TASK DATA below:

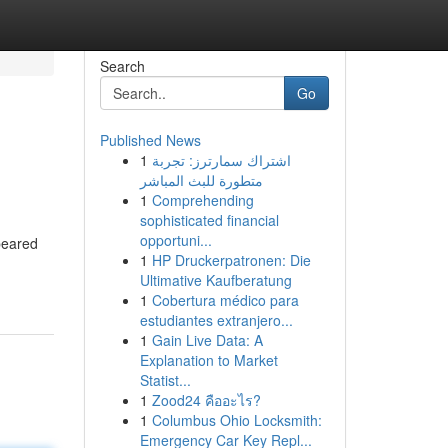
Search
Go
Published News
1
اشتراك سمارترز: تجربة
متطورة للبث المباشر
1
Comprehending
sophisticated financial
opportuni...
peared
1
HP Druckerpatronen: Die
-
Ultimative Kaufberatung
1
Cobertura médico para
estudiantes extranjero...
1
Gain Live Data: A
Explanation to Market
Statist...
1
Zood24 คืออะไร?
1
Columbus Ohio Locksmith:
Emergency Car Key Repl...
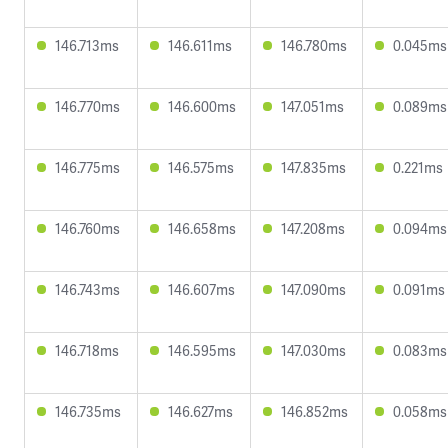
146.713ms
146.611ms
146.780ms
0.045ms
146.770ms
146.600ms
147.051ms
0.089ms
146.775ms
146.575ms
147.835ms
0.221ms
146.760ms
146.658ms
147.208ms
0.094ms
146.743ms
146.607ms
147.090ms
0.091ms
146.718ms
146.595ms
147.030ms
0.083ms
146.735ms
146.627ms
146.852ms
0.058ms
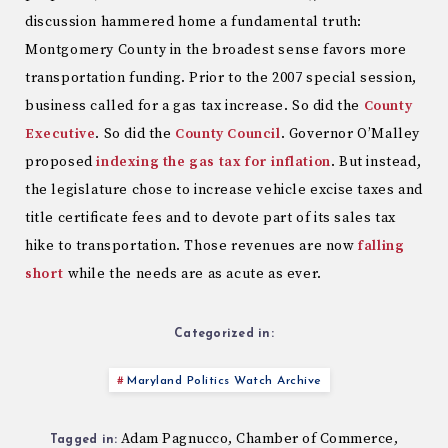
discussion hammered home a fundamental truth:
Montgomery County in the broadest sense favors more
transportation funding. Prior to the 2007 special session,
business called for a gas tax increase. So did the
County
Executive
. So did the
County Council
. Governor O’Malley
proposed
indexing the gas tax for inflation
. But instead,
the legislature chose to increase vehicle excise taxes and
title certificate fees and to devote part of its sales tax
hike to transportation. Those revenues are now
falling
short
while the needs are as acute as ever.
Categorized in:
Maryland Politics Watch Archive
Adam Pagnucco
Chamber of Commerce
,
,
Tagged in:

End of TASK DATA.

Copy every line of text in the records above word for word, in the same order. Leave out the picture markers.

> **OUTPUT OF THE EXERCISE**:
Search
Go
Published News
1
اشتراك سمارترز: تجربة
متطورة للبث المباشر
1
Comprehending
sophisticated financial
opportuni...
peared
1
HP Druckerpatronen: Die
-
Ultimative Kaufberatung
1
Cobertura médico para
estudiantes extranjero...
1
Gain Live Data: A
Explanation to Market
Statist...
1
Zood24 คืออะไร?
1
Columbus Ohio Locksmith:
Emergency Car Key Repl...
146.713ms
146.611ms
146.780ms
0.045ms
146.770ms
146.600ms
147.051ms
0.089ms
146.775ms
146.575ms
147.835ms
0.221ms
146.760ms
146.658ms
147.208ms
0.094ms
146.743ms
146.607ms
147.090ms
0.091ms
146.718ms
146.595ms
147.030ms
0.083ms
146.735ms
146.627ms
146.852ms
0.058ms
discussion hammered home a fundamental truth:
Montgomery County in the broadest sense favors more
transportation funding. Prior to the 2007 special session,
business called for a gas tax increase. So did the
County
Executive
. So did the
County Council
. Governor O’Malley
proposed
indexing the gas tax for inflation
. But instead,
the legislature chose to increase vehicle excise taxes and
title certificate fees and to devote part of its sales tax
hike to transportation. Those revenues are now
falling
short
while the needs are as acute as ever.
Categorized in:
Maryland Politics Watch Archive
Adam Pagnucco
Chamber of Commerce
,
,
Tagged in:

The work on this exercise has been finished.